Logistic regression, support vector machines

• We used these slides for logistic regression. The LR content starts on slide 44.
• You should be able to write down the logistic function, say how/why it is used in LR, and know that LR learns a linear separator.
• The earlier material in that presentation about weight vectors, gradient ascent/descent, and batch/stochastic algorithms is relevant.
• You don't need to know mathematical details (other than the form of the logistic function), and you certainly don't need to know how to derive things.
• The SVM lecture was all on the board. You should know that SVMs maximize the margin, be able to explain what that means and why it is a good thing, that SVMs can be made non-linear by the kernel trick, (in general terms) what the kernel trick is (it projects into high-dimensional spaces implicitly), and how it relates to polynomial regression (which projects explicitly)

Evaluation, cross-validation, overfitting, practical concerns

• Know what overfitting is, why it's bad, what cross-validation is, and how it combats overfitting.
• We covered through slide 30 of this presentation on evaluation.
• The key concept here is bootstrapping, or using a computer program to compute confidence intervals on some statistic of a data sample.
• I won't ask questions on distributional theory.

Clustering, dimensionality reduction, practical concerns

• We spent the most time on clustering
• Key concepts are: understanding what clustering is, difference between partioning and hierarchical methods, k-means, agglomerative clustering, distance measures, BIRCH (basics), and DBSCAN (basics)

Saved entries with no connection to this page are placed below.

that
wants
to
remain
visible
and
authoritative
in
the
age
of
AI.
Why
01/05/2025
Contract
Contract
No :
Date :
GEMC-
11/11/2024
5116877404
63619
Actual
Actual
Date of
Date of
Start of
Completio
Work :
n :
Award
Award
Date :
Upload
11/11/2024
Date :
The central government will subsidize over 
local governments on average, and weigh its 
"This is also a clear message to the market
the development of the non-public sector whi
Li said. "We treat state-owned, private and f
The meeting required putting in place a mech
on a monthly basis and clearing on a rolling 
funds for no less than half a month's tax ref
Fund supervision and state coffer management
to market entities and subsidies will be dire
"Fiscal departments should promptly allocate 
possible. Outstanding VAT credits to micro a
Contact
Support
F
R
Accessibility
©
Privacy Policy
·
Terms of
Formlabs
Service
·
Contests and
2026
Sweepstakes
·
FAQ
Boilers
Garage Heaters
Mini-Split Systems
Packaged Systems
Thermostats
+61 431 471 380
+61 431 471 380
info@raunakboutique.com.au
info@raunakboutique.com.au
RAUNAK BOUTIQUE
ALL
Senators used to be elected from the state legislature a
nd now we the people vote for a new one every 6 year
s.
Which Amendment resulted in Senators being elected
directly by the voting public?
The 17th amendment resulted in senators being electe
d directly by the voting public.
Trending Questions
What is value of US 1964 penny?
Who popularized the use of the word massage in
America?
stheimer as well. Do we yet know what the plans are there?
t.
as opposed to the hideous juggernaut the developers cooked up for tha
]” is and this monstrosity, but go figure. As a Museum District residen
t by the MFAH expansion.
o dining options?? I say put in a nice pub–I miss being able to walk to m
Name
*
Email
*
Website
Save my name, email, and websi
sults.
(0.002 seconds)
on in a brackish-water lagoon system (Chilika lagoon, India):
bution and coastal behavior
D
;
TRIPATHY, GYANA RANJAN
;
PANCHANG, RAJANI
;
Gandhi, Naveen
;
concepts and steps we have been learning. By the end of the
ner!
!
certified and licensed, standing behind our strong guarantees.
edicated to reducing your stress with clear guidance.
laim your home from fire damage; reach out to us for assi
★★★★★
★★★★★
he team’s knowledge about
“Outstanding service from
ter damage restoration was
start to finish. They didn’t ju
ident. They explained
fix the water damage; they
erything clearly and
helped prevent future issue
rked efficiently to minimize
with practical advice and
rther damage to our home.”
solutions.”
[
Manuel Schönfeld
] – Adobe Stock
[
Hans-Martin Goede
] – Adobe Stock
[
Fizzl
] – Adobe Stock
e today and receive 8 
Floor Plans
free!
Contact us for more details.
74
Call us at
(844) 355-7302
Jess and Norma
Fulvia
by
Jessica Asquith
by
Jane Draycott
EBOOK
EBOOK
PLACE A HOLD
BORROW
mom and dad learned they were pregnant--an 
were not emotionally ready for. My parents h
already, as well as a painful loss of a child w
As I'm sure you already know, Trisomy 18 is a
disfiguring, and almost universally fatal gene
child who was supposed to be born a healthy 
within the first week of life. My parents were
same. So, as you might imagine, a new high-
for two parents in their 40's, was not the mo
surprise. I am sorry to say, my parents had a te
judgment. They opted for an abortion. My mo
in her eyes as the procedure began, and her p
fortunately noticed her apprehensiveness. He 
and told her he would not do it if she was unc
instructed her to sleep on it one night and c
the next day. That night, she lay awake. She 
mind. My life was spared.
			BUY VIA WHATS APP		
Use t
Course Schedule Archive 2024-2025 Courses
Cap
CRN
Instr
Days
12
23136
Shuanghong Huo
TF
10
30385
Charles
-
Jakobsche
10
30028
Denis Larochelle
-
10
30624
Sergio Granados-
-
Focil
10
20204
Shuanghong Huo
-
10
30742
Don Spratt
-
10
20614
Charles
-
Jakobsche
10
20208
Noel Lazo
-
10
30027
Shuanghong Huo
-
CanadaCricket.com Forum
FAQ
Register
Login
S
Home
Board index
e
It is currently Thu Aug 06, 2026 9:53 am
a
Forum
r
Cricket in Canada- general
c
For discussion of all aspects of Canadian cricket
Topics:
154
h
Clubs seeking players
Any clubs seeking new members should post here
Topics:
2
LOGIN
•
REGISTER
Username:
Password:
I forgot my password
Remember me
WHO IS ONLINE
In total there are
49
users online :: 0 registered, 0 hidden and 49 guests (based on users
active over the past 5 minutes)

Cloud computing, scaling up, Amazon EC2

• The content for this section was the EC2 Master Class SlideShare.
• You can see the author of that slide deck present it here.
• I'd like you to be able to explain what EC2 is and why it is useful, understand the concept of instances, understand the difference between instance storage and EBS, be able to say what a Virtual Private Cloud is, and say how auto-scaling works, its connection to monitoring and metrics, and why it is useful

MapReduce and Hadoop

• We covered through section 3.2 of Jimmy Lin's MapReduce book.
• You should know what mappers and reducers do, how key/value pairs flow through the system, in-Mapper combining, and why MapReduce is needed and powerful.
• I won't ask about partitioners or combiners or the distributed file system.
• We talked at length about the word counting example and different ways of implementing it, along with their advantages and disadvantages
• I might ask you to sketch MapReduce code for a simple problem, or at least say how you'd approach it with MapReduce.

Spark

• We covered three sets of slides: installing, history, and essentials. I'll focus on the essentials.
• Key concepts are RDDs, transformation, actions, and lazy execution
• Know what the transformations (slides 14 and 15) and actions (slides 21 and 22) do, and how to read/write a simple spark program like the word count example.